[Stored entries]
--------

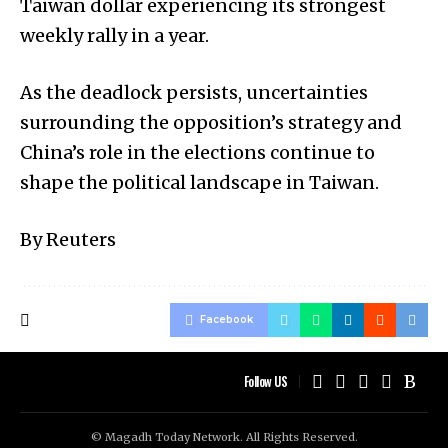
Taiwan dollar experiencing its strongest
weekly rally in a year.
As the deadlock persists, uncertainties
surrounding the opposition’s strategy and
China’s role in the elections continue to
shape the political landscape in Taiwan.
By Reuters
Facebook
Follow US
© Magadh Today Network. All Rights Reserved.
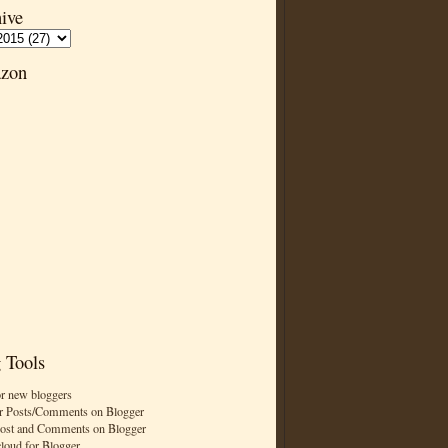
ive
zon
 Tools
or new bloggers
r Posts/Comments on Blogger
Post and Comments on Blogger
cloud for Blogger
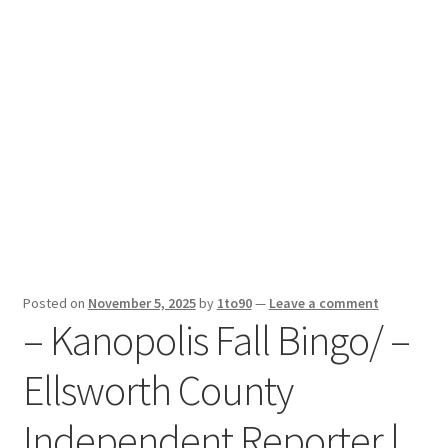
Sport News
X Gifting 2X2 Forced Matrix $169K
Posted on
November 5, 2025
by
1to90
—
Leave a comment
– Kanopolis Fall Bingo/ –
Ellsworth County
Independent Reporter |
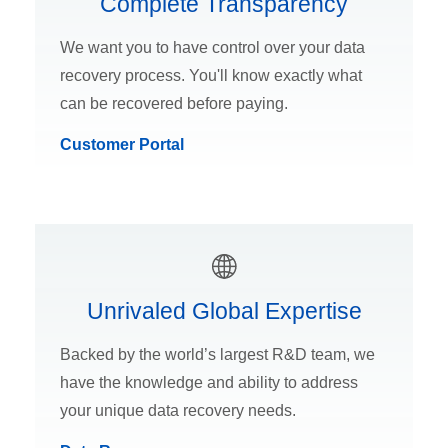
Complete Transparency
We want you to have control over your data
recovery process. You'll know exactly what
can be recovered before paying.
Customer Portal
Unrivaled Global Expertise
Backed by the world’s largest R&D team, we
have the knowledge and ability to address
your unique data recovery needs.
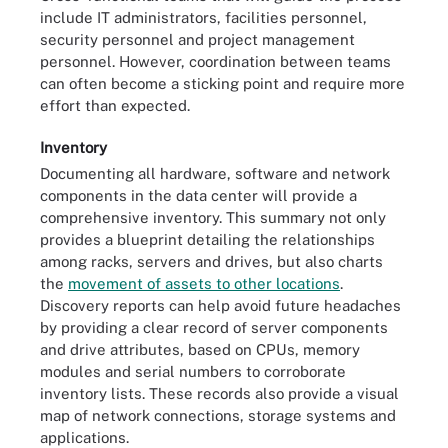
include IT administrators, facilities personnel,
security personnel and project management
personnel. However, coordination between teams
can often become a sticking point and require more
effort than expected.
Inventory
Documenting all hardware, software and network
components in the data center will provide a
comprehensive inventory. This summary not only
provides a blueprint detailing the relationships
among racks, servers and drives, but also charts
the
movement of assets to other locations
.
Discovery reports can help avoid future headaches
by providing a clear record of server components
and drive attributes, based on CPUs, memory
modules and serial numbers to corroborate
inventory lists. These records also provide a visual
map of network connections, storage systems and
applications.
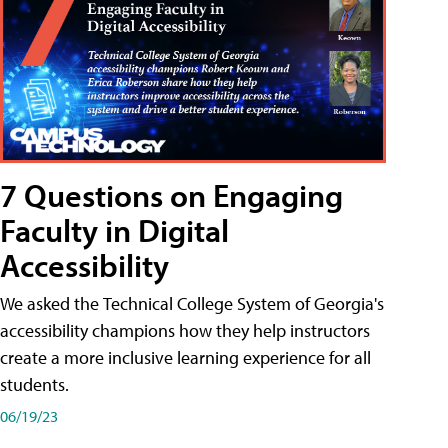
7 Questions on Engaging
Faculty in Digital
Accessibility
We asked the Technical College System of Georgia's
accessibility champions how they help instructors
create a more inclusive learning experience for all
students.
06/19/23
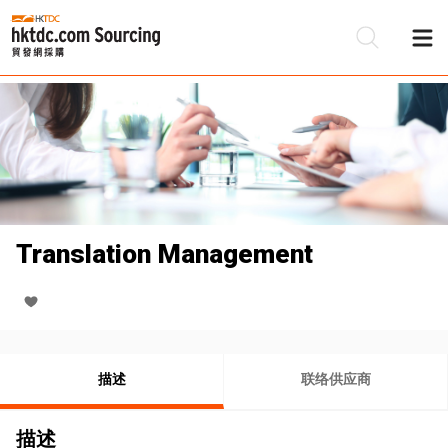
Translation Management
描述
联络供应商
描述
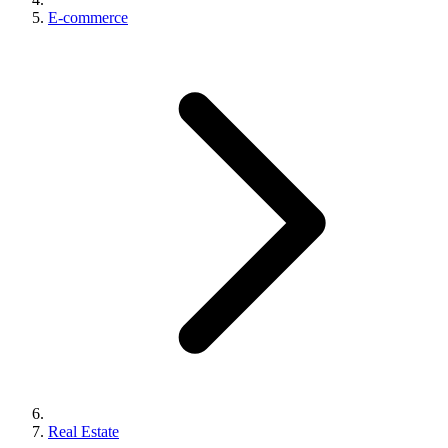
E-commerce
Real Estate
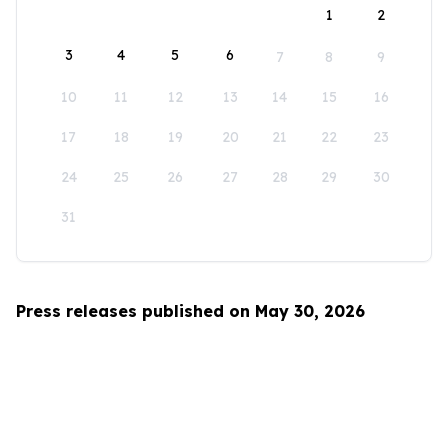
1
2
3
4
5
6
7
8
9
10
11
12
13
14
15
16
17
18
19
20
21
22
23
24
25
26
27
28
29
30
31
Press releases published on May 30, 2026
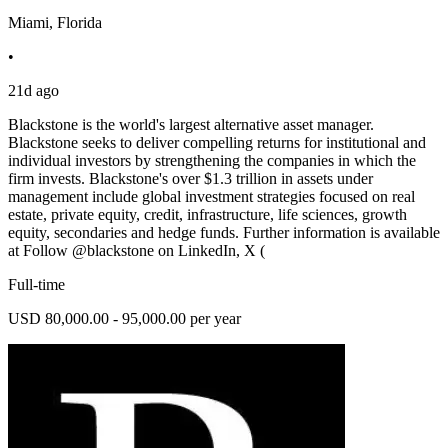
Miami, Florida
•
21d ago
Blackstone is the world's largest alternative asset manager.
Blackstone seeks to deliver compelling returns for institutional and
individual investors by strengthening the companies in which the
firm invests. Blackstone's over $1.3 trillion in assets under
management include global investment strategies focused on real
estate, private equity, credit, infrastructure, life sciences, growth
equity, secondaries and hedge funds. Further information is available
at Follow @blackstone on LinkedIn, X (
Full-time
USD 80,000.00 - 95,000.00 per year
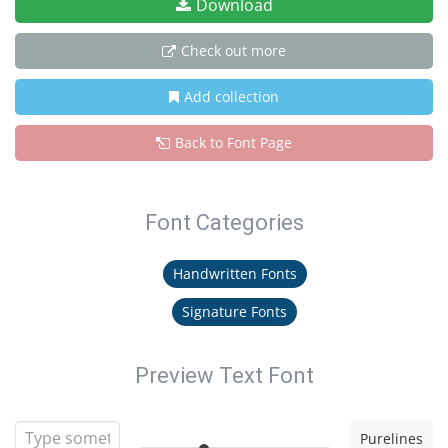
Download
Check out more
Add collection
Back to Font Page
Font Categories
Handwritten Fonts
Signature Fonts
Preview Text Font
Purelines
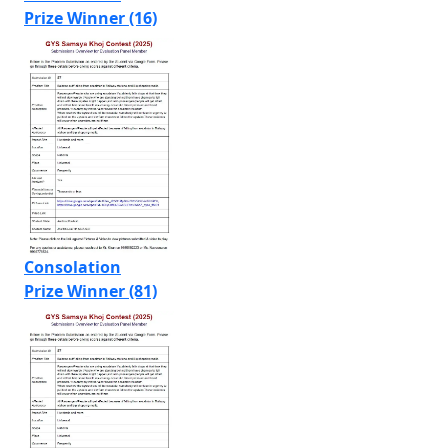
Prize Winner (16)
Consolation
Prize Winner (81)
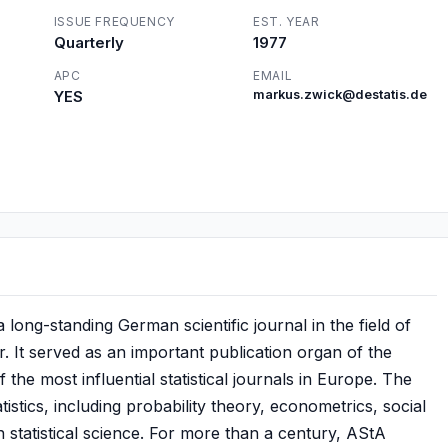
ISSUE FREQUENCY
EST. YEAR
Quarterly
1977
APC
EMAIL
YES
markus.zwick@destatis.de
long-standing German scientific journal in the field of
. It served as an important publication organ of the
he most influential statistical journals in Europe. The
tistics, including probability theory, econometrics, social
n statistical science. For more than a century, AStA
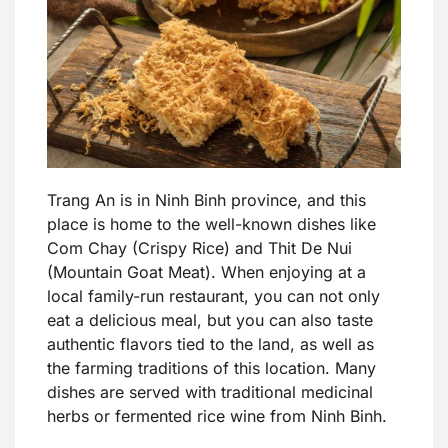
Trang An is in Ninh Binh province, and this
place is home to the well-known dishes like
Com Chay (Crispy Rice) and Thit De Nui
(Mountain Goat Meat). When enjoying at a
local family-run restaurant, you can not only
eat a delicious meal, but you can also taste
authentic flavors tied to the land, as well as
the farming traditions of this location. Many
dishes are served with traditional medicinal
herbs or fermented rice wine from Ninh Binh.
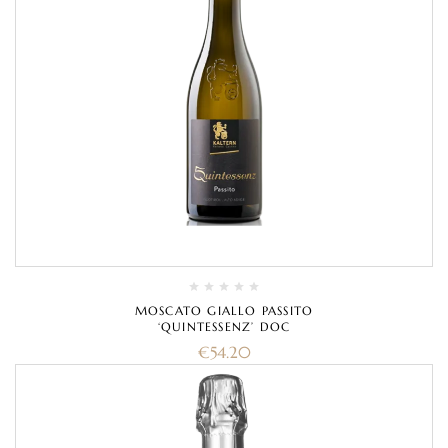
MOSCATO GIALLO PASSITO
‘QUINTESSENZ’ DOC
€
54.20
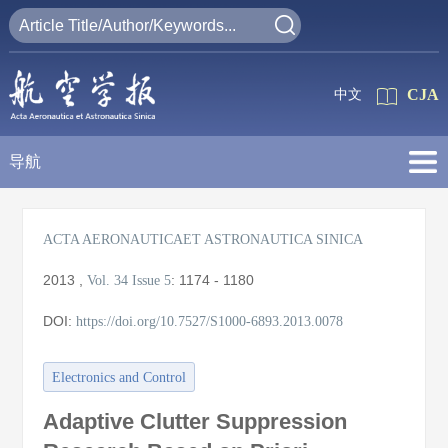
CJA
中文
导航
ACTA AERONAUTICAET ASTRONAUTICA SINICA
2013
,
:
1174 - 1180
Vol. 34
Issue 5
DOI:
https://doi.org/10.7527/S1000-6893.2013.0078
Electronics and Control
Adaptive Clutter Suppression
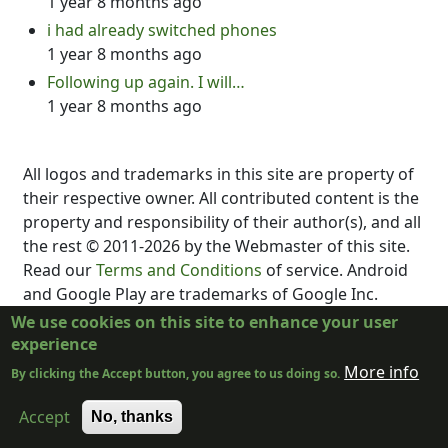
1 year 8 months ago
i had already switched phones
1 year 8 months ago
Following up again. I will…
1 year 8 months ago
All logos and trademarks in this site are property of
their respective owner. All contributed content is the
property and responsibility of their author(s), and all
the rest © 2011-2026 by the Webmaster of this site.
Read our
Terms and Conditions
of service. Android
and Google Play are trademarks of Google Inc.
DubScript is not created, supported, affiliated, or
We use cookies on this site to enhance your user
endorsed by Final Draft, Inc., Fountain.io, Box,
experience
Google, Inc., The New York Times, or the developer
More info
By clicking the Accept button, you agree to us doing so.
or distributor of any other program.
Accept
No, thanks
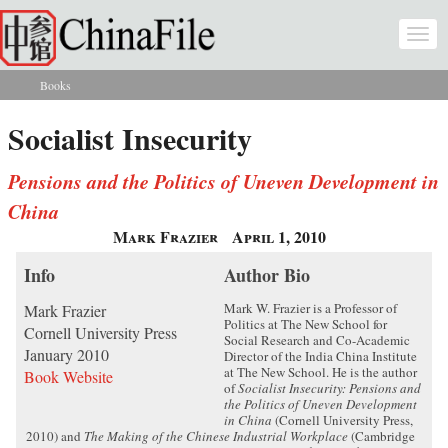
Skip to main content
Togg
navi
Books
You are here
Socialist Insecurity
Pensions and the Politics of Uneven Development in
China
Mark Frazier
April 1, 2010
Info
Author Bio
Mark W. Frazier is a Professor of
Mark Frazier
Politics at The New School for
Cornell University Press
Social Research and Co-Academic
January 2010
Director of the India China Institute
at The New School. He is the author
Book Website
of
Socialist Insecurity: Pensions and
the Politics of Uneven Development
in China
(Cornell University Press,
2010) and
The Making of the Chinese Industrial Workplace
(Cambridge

--------

— ASSIGNMENT —
Copy out each line of the data containing the string "include".

— YOUR RESPONSE —
include IT administrators, facilities personnel,
management include global investment strategies focused on real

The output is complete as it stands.